女性ホルモンには2つの種類があります。卵胞ホルモンといわれるエストロゲンと、黄体ホルモンといわれるプロゲステロンです。

この2種類の女性ホルモンは、脳の視床下部というところから分泌するよう司令が送られ、実際には卵巣で作られて分泌されます。分泌された女性ホルモンは、血液によって全身をめぐっています。

エストロゲンとプロゲステロンは、月経のサイクルに合わせて、お互いバランスを取り合いながら分泌されています。

エストロゲンとプロゲステロン

エストロゲンとプロゲステロンそれぞれの働きを詳しく解説していきます。
エストロゲンは、月経が終わる頃から排卵前に多く分泌されます。妊娠しやすいように子宮の内膜を厚くする働きがあるだけでなく、「美のホルモン」ともいわれています。

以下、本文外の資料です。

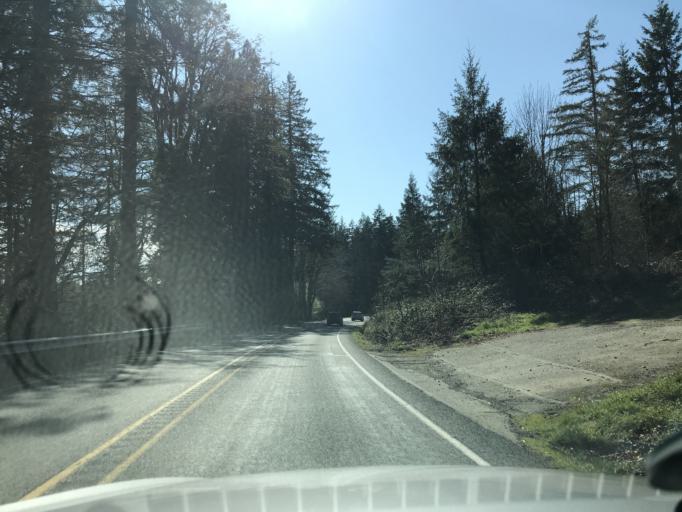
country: US
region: Washington
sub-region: Pierce County
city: Key Center
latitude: 47.3499
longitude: -122.7374
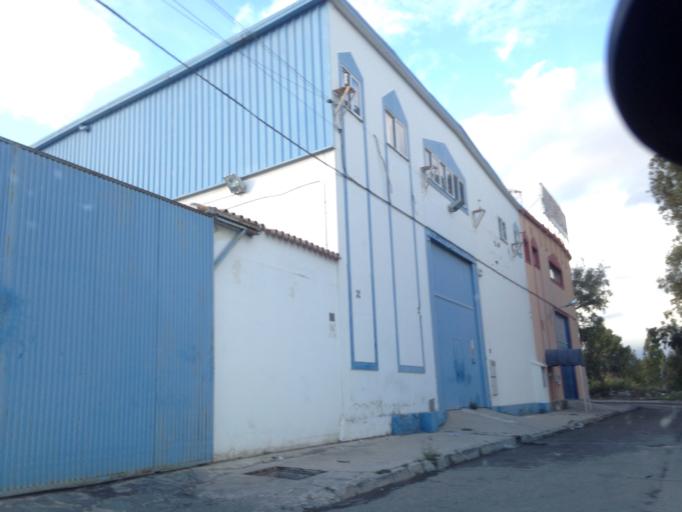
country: ES
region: Andalusia
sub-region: Provincia de Malaga
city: Torremolinos
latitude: 36.6730
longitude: -4.4690
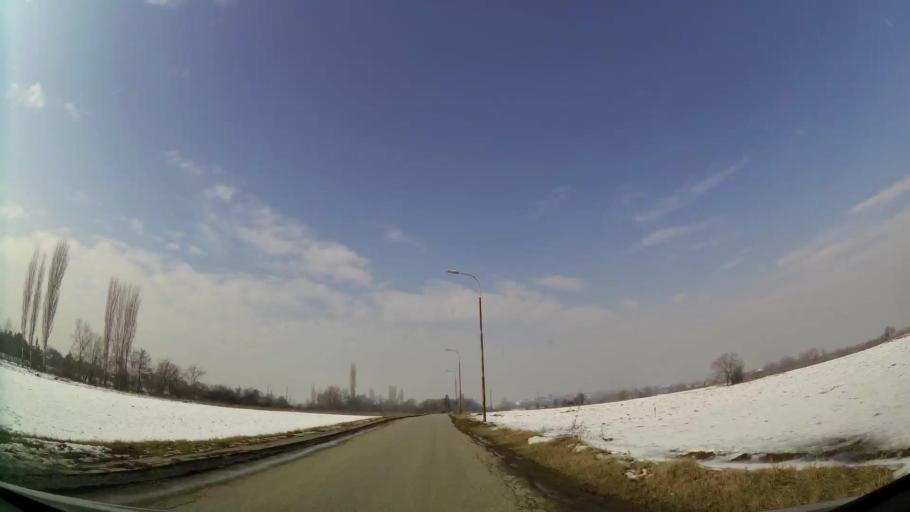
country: MK
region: Suto Orizari
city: Suto Orizare
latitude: 42.0174
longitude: 21.3896
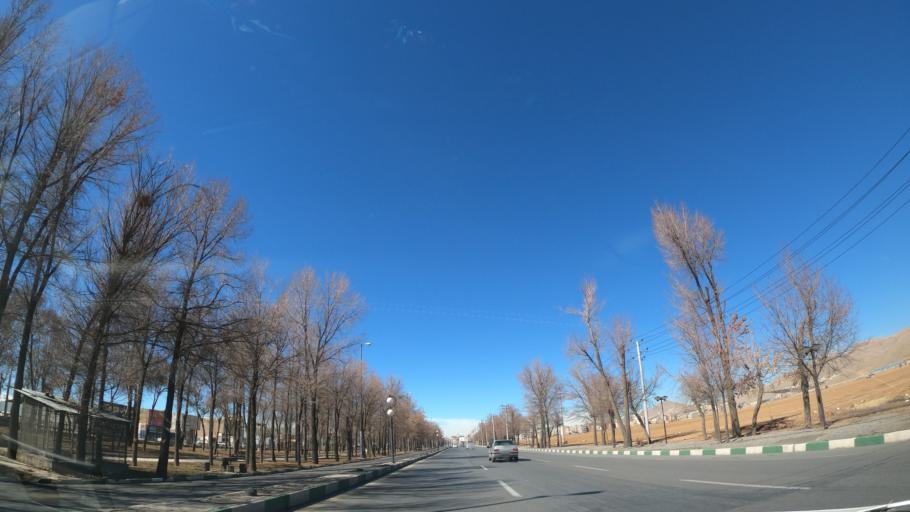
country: IR
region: Chahar Mahall va Bakhtiari
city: Shahrekord
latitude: 32.3089
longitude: 50.8969
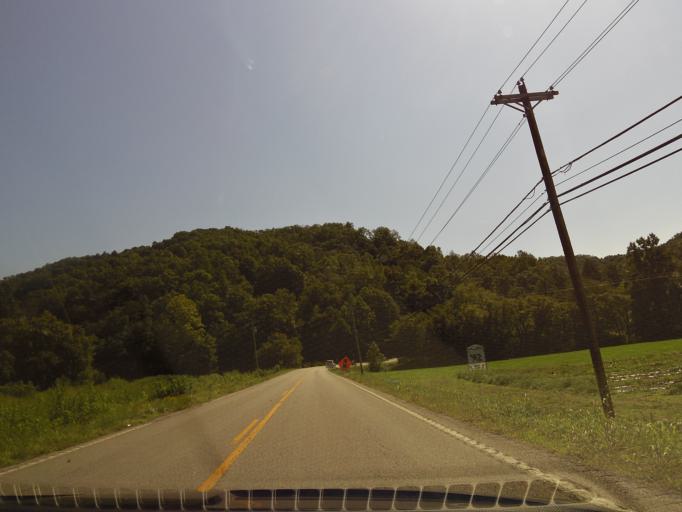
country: US
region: Kentucky
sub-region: Clay County
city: Manchester
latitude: 37.0894
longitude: -83.6929
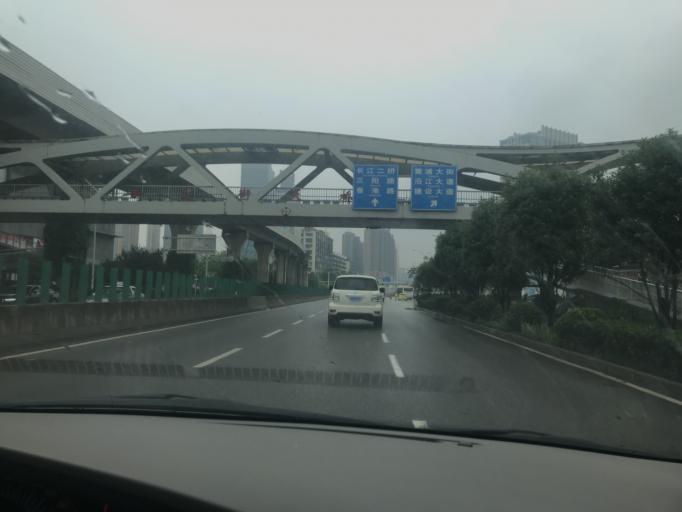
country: CN
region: Hubei
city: Jiang'an
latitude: 30.6199
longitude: 114.3081
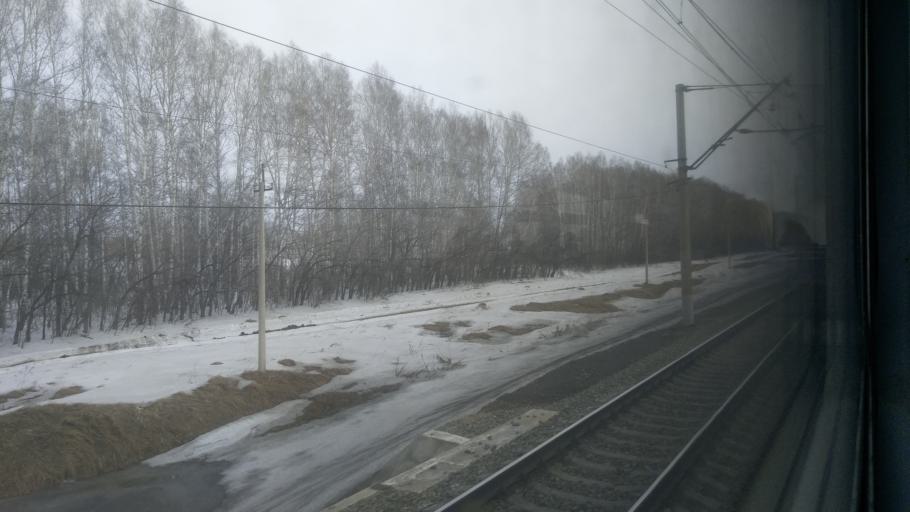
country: RU
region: Novosibirsk
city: Bolotnoye
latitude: 55.6951
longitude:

女性らしい体をつくり、コラーゲンの生成を促したり皮膚の水分量を保ったりと美容面においてもメリットの大きなホルモンです。異性を惹きつけるという意味でも妊娠に備えるためのホルモンといってよいでしょう。

他にも、自律神経のバランスにも関わっており、エストロゲンが十分に分泌されていると穏やかで前向きな気持ちが保ちやすくなります。

一方、プロゲステロンは排卵後から生理にかけて多く分泌されます。受精卵が子宮内膜に着床(妊娠成立)しやすくする働きがあり、妊娠後は妊娠の維持のために働くホルモンです。

赤ちゃんを育てていくためのホルモンなので、食欲が増したり水分を溜めやすくなったりするので太りやすいように思える時期でもあるでしょう。

エストロゲンとは反対に、プロゲステロンが多く分泌されている間は精神的に不安定になる、皮脂分泌が増えてお肌が荒れやすくなるということもあります。

女性ホルモンと基礎体温の関係

基礎体温は、活動していないときの体温です。通常であれば、朝目覚めたときに布団の中で動かずに測ることで基礎体温を知ることができます。基礎体温は、基礎体温を測定する専用の体温計(婦人体温計)を使って、舌の下で測ります。

ホルモンのバランスが整っていれば、月経から排卵日前後までは体温が低く、排卵日前後から次の生理開始前までは体温が高くなっており、二層に分かれます。

体温が低い時期のことを低温期、体温が高い時期のことを高温期といいます。
基礎体温をつけることで、排卵の有無、次の生理日の予測、妊娠を早く知るという手がかりになります。

体温が二層に分かれるのは、エストロゲンには基礎体温を低く保つ働きが、プロゲステロンには基礎体温を上げる働きがあるからです。

高温期が2週間以上続いていたら妊娠しているかもしれない、低温期のままで高温期にならないなら排卵が起きていない…と体調の変化にいち早く気づくことができるのです。

女性ホルモンは増やすことよりもバランスを整えることが大事

エストロゲンとプロゲステロン、2つのホルモンはどちらも女性にとって大切な役割をしているホルモンです。この章ではエストロゲンとプロゲステロンのバランスを整えることの大切さをお伝えしていきます。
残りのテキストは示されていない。